Currently, drugs in cardiovascular disease are targeted toward a single biomarker. The ultimate goal is to reduce cardiovascular morbidity and mortality. Several cases have taught us that the single biomarker approach may lead to serious misinterpretations about the long-term cardiovascular protective effect of the drug. The PRE score, which incorporates multiple short-term biomarker effects of a drug, provides a more accurate insight of the long-term cardiovascular protective effect.

Summary Points

  • Drugs in cardiovascular disease are targeted toward normalizing a single cardiovascular risk factor, the on-target effect, whereas the ultimate goal is to provide long-term cardiovascular protection.

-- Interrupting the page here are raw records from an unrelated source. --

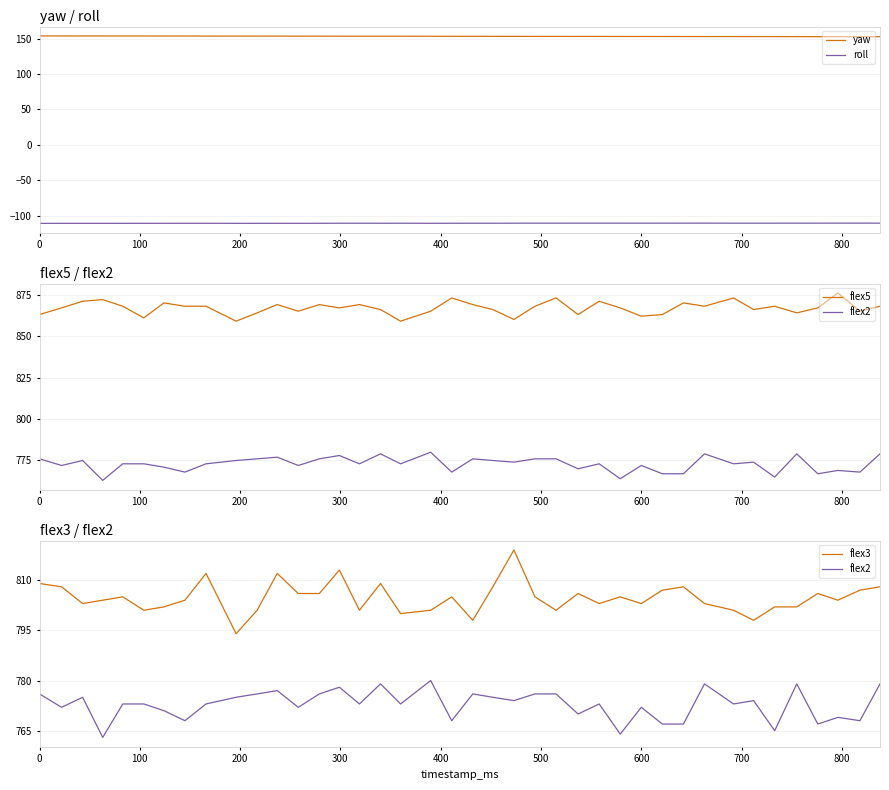

True or false: yaw and roll cross at least once.

False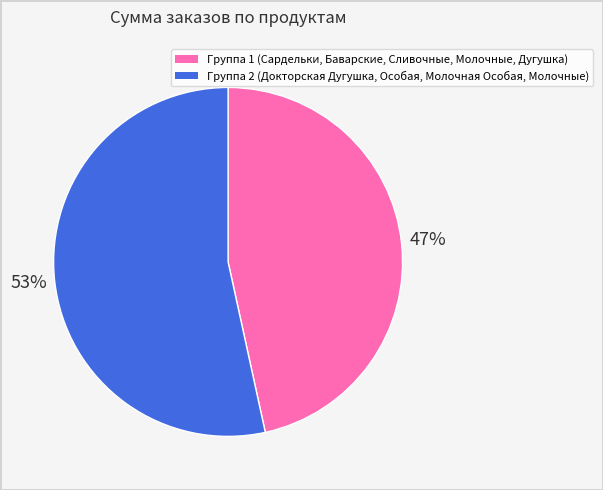

Is there any slice that represents more than half of the pie?

Yes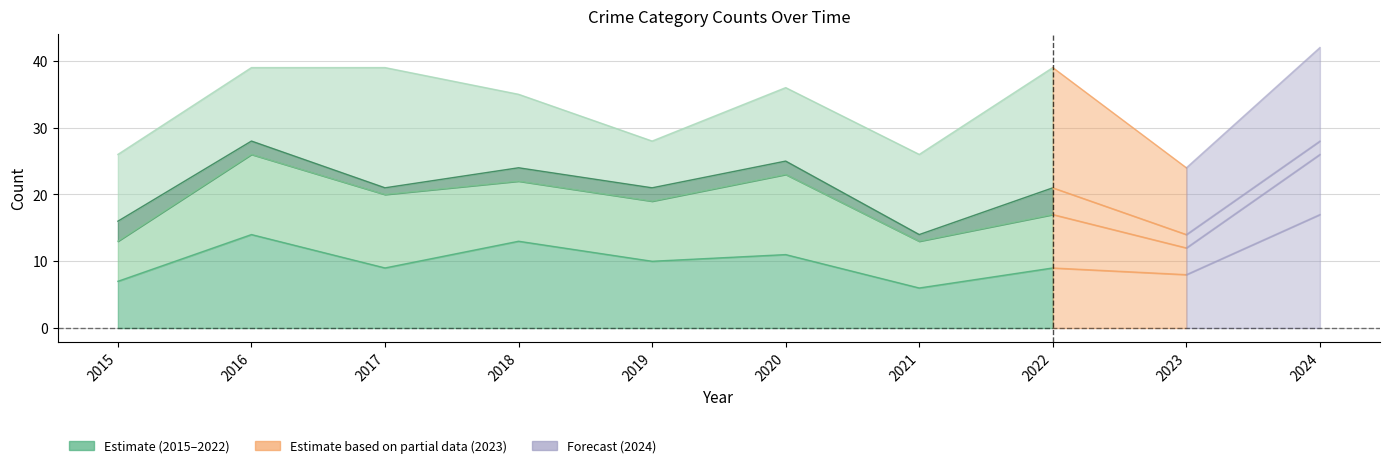

At how many categories does at least one series exceed 11?

10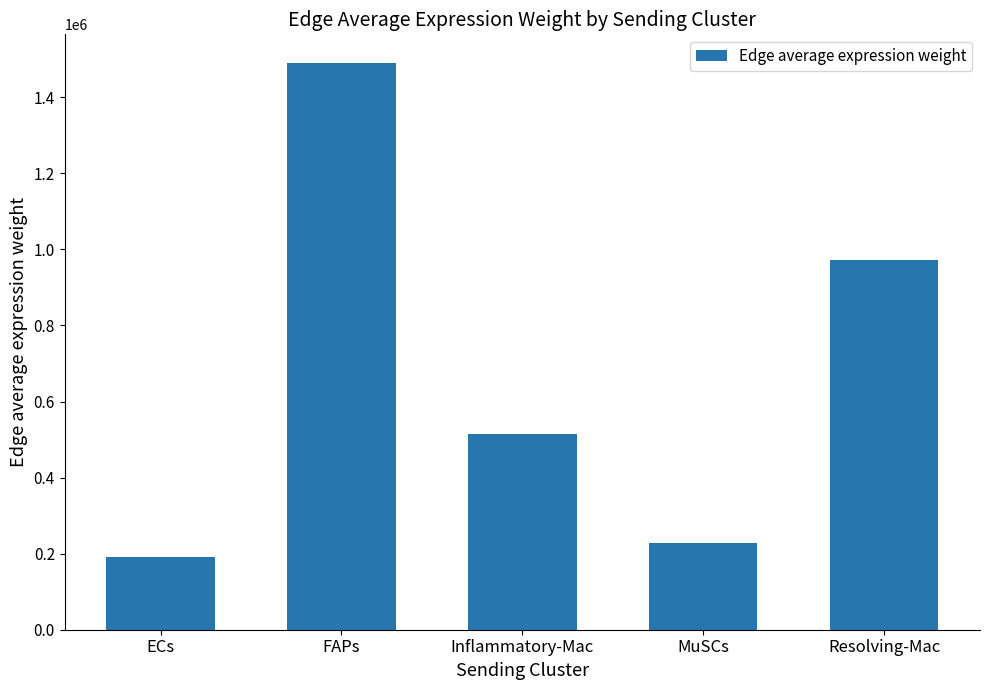

Rank the categories by value from highest to lowest.

FAPs, Resolving-Mac, Inflammatory-Mac, MuSCs, ECs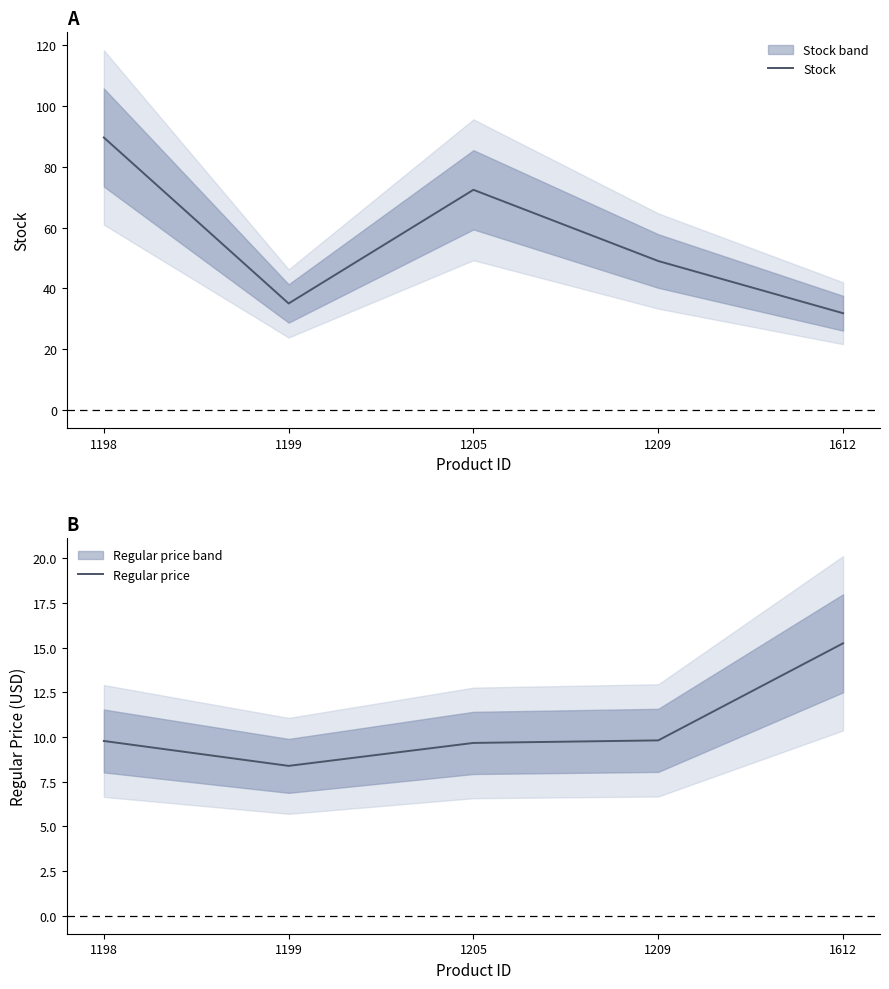

What is the maximum value for Stock?

89.7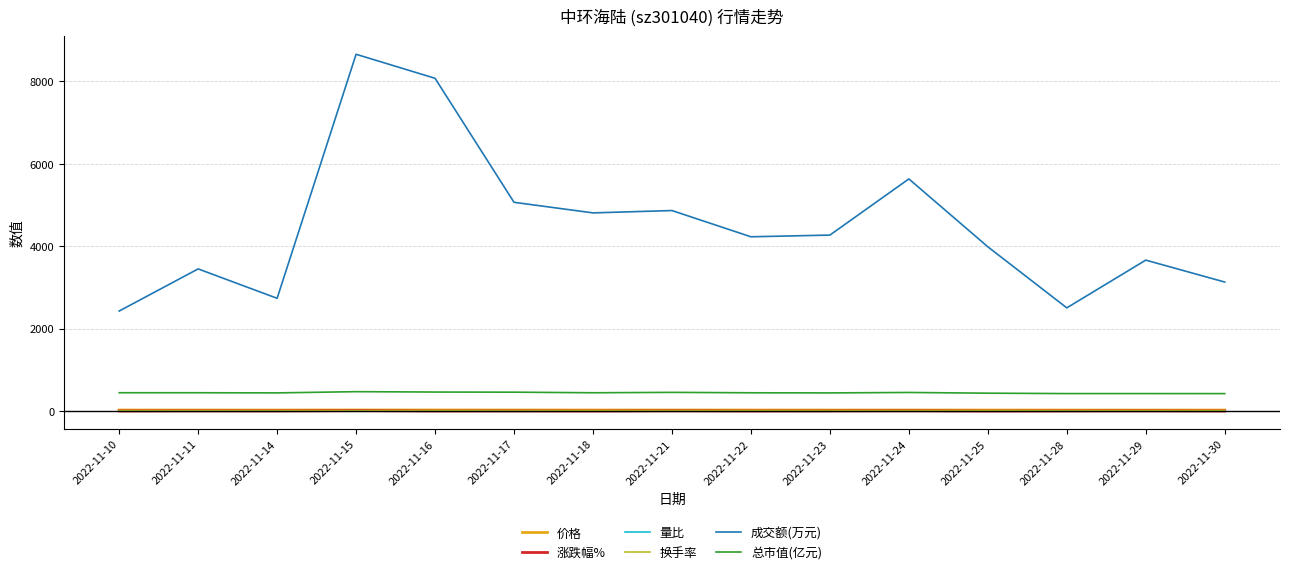

What are all the series names shown in the legend?

价格, 涨跌幅%, 量比, 换手率, 成交额(万元), 总市值(亿元)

  • Several cases have shown that cardiovascular drugs were effective in normalizing cardiovascular risk factors but fail to provide long-term protection.

  • These unexpected findings could be attributable to the drug effect on other parameters, the off-target effects.

  • Ignoring the off-target effects of a drug may lead to severe misinterpretations of the drug effect on long-term cardiovascular outcome with major consequences for society and individual patients.

  • To obtain a more accurate estimation of the drug effect on long-term cardiovascular outcome, all effects of a drug should be incorporated into a risk algorithm, the PRE score.